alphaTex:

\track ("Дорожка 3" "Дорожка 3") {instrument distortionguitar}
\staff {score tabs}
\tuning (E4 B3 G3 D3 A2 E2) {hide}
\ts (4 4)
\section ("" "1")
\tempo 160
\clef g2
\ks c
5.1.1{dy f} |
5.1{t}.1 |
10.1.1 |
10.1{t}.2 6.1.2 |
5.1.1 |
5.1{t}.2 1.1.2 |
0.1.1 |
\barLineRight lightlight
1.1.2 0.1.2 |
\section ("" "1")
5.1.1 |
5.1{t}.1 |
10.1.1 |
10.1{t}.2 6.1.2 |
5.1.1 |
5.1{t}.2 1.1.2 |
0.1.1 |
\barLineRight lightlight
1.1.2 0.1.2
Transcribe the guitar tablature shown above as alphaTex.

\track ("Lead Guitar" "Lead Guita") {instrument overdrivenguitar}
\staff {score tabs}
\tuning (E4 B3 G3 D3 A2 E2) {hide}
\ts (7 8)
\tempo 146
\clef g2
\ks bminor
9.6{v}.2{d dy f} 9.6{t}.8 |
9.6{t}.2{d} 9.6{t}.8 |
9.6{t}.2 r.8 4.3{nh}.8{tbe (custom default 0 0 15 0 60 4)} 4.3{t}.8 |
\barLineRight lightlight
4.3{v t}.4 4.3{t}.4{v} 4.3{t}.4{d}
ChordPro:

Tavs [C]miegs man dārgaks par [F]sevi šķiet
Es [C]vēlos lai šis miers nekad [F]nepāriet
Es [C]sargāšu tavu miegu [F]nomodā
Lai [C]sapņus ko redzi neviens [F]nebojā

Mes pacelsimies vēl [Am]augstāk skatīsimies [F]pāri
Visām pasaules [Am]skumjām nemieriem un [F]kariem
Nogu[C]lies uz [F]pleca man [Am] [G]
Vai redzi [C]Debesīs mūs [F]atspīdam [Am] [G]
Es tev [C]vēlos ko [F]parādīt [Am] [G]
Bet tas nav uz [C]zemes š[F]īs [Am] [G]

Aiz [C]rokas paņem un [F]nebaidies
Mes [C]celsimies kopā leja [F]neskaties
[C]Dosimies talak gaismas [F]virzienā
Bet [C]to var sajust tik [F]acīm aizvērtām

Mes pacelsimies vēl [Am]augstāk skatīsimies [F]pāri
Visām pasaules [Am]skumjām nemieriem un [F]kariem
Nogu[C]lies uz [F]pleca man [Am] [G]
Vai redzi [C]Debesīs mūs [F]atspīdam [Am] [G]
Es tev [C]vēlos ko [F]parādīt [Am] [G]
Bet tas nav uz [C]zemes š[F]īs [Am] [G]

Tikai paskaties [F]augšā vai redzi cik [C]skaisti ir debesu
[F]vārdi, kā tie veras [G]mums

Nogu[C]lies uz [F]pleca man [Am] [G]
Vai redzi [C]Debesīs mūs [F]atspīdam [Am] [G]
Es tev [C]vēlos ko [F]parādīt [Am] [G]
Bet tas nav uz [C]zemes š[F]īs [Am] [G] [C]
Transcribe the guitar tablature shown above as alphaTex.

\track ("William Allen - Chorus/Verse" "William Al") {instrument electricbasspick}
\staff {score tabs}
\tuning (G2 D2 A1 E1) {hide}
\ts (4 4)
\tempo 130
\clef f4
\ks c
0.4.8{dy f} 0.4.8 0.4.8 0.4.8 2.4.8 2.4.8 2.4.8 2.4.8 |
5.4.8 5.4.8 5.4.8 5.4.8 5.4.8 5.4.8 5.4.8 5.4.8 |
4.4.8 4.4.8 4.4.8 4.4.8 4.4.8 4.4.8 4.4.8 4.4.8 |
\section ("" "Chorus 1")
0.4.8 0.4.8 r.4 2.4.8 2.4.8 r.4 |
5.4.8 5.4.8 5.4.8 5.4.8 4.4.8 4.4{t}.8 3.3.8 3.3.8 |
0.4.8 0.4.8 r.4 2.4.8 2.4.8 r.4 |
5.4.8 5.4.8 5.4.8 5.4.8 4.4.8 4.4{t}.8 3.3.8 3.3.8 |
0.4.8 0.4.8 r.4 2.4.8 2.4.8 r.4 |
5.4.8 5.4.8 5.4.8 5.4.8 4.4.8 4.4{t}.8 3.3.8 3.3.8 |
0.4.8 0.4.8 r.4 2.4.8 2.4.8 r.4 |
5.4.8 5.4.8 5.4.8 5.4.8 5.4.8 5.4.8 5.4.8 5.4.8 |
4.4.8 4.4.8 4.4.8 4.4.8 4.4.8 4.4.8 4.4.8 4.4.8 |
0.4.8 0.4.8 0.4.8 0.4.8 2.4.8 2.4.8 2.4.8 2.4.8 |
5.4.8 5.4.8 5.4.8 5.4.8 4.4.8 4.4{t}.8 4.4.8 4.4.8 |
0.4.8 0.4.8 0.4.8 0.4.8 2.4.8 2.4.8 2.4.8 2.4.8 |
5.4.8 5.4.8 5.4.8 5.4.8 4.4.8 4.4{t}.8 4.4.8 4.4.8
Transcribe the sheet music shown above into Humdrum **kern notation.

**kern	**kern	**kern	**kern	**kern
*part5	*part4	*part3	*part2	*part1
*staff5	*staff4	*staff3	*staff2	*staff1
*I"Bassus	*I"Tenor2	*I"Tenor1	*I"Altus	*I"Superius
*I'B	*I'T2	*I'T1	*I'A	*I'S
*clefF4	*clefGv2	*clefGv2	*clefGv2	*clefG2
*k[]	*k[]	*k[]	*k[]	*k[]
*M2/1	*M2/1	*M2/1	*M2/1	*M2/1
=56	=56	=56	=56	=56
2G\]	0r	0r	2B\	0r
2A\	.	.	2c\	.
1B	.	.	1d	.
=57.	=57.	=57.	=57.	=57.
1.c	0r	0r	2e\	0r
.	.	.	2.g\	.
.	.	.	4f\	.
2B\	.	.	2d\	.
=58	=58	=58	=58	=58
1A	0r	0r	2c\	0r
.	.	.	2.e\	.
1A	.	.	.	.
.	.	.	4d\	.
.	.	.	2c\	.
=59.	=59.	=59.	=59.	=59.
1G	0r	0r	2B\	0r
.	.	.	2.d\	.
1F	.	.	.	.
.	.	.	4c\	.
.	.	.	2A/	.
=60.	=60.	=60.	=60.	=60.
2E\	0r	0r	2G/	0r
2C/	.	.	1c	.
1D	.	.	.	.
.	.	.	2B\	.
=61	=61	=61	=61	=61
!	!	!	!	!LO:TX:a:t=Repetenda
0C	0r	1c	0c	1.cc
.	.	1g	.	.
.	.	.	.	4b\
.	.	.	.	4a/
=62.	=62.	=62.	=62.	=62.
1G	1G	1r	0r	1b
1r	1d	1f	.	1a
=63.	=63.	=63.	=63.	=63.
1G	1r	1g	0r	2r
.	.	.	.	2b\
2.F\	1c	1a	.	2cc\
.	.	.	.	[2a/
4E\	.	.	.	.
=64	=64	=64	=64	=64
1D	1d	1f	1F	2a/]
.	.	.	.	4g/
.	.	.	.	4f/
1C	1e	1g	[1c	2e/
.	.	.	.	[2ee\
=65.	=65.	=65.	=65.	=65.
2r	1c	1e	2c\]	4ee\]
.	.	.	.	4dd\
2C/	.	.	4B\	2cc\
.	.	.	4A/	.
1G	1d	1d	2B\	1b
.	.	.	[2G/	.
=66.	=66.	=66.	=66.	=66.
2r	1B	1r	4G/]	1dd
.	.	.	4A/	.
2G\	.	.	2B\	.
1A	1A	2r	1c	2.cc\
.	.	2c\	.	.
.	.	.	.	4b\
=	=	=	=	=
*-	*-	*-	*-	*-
▬▬▬▬▬▬▬▬▬▬
** PROBLEM DETAILS **
Starting at the line that contains "Tavs [C]miegs man dārgaks par [F]sevi šķiet" and ending with the line that contains "Bet [C]to var sajust tik [F]acīm aizvērtām", output those lines as a Markdown table with a column n for the row number and a column Line for the line itself. Skip any blank lines.

** REPLY TO THE TASK **
| n | Line |
|---|---|
| 1 | Tavs [C]miegs man dārgaks par [F]sevi šķiet |
| 2 | Es [C]vēlos lai šis miers nekad [F]nepāriet |
| 3 | Es [C]sargāšu tavu miegu [F]nomodā |
| 4 | Lai [C]sapņus ko redzi neviens [F]nebojā |
| 5 | Mes pacelsimies vēl [Am]augstāk skatīsimies [F]pāri |
| 6 | Visām pasaules [Am]skumjām nemieriem un [F]kariem |
| 7 | Nogu[C]lies uz [F]pleca man [Am] [G] |
| 8 | Vai redzi [C]Debesīs mūs [F]atspīdam [Am] [G] |
| 9 | Es tev [C]vēlos ko [F]parādīt [Am] [G] |
| 10 | Bet tas nav uz [C]zemes š[F]īs [Am] [G] |
| 11 | Aiz [C]rokas paņem un [F]nebaidies |
| 12 | Mes [C]celsimies kopā leja [F]neskaties |
| 13 | [C]Dosimies talak gaismas [F]virzienā |
| 14 | Bet [C]to var sajust tik [F]acīm aizvērtām |